Work to be completed → Retype the material below line for line, with every character unchanged.

Data excerpts →

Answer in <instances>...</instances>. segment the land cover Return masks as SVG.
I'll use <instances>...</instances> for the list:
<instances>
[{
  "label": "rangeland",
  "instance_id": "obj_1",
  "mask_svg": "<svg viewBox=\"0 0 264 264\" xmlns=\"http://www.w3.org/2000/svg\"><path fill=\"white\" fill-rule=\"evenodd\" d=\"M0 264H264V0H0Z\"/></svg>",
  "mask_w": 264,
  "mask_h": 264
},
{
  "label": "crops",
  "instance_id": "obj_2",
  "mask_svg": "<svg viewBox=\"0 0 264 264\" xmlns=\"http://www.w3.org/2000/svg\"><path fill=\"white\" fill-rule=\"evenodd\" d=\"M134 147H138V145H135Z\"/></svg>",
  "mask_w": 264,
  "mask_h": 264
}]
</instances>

Output of the task →
Answer in <instances>...</instances>. segment the land cover Return masks as SVG.
I'll use <instances>...</instances> for the list:
<instances>
[{
  "label": "rangeland",
  "instance_id": "obj_1",
  "mask_svg": "<svg viewBox=\"0 0 264 264\" xmlns=\"http://www.w3.org/2000/svg\"><path fill=\"white\" fill-rule=\"evenodd\" d=\"M0 264H264V0H0Z\"/></svg>",
  "mask_w": 264,
  "mask_h": 264
},
{
  "label": "crops",
  "instance_id": "obj_2",
  "mask_svg": "<svg viewBox=\"0 0 264 264\" xmlns=\"http://www.w3.org/2000/svg\"><path fill=\"white\" fill-rule=\"evenodd\" d=\"M134 147H138V145H135Z\"/></svg>",
  "mask_w": 264,
  "mask_h": 264
}]
</instances>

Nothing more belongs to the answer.